Environment:
- Okta Identity Engine (OIE)
- Okta Sign-In Widget (embedded mode)
- useClassicEngine: false
- useInteractionCodeFlow: true
Background
We have an embedded Okta Sign-In Widget configured for OIE. We are trying to handle users in PROVISIONED status specifically, users who have signed up, but not completed the full flow.
Expected behavior
When a PROVISIONED user attempts to log in through the widget, we expect the widget to automatically detect the user’s status and transition into the account activation flow, sending a verification code to the user’s email and prompting them to enter it, rather than displaying an error.
Actual behavior
The widget does not redirect into any activation flow. Instead, the user receives an error message and is unable to proceed. No activation email is sent.
const config = {
issuer: ‘https:///oauth2/default’,
clientId: ‘’,
redirectUri: ‘’,
useClassicEngine: false,
useInteractionCodeFlow: true,
features: {
registration: false,
},
}
What we have tried
- Setting flow: ‘unlockAccount’ in the widget config, the network tab shows a 200 response from the widget but no activation email is delivered.
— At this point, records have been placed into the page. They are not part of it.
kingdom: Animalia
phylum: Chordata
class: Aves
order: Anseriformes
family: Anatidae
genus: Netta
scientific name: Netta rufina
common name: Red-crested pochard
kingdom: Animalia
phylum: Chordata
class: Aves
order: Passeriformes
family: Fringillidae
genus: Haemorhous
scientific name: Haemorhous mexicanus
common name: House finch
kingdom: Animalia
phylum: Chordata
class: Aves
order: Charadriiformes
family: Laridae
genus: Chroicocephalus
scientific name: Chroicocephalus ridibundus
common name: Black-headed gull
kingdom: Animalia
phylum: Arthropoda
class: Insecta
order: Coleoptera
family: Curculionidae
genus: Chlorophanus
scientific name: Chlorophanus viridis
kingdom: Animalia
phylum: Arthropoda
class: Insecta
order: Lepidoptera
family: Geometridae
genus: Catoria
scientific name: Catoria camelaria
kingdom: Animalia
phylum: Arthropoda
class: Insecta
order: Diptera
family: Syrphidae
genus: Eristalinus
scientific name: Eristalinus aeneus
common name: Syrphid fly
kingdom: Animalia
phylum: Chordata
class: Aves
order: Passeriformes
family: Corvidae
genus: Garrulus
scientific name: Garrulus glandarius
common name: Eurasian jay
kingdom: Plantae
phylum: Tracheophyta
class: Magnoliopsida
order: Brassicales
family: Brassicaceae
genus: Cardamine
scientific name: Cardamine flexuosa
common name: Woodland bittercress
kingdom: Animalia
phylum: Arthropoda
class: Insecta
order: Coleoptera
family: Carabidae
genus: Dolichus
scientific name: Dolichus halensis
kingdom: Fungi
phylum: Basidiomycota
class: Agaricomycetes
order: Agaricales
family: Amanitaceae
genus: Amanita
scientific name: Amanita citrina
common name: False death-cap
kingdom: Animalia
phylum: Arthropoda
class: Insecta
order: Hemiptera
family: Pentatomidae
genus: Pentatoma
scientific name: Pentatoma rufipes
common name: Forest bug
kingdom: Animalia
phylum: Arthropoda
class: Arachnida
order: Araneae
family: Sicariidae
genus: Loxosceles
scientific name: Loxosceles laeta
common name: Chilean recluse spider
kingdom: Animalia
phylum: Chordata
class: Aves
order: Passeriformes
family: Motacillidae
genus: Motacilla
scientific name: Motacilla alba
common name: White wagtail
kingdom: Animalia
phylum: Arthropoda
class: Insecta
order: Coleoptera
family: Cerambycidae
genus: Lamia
We also recognize this may be the wrong flow for PROVISIONED status (vs LOCKED_OUT).
- Setting the flow to login and also removed the flow key entirely, and we are just getting “Unable to sign in” with a PROVISIONED user.
- Confirmed the user is PROVISIONED by querying the Okta Users API directly (GET /api/v1/users/{email}), which returns the user with status: “PROVISIONED”.
Questions
- Is the Okta Sign-In Widget in OIE expected to automatically handle PROVISIONED users by triggering an activation flow, or does this require additional configuration (e.g., a specific Sign-On Policy rule)?
- If automatic handling is supported, what widget config or Okta policy settings are required to enable it?
- If it is not automatic, what is the recommended approach for prompting a PROVISIONED user to activate their account through the embedded widget?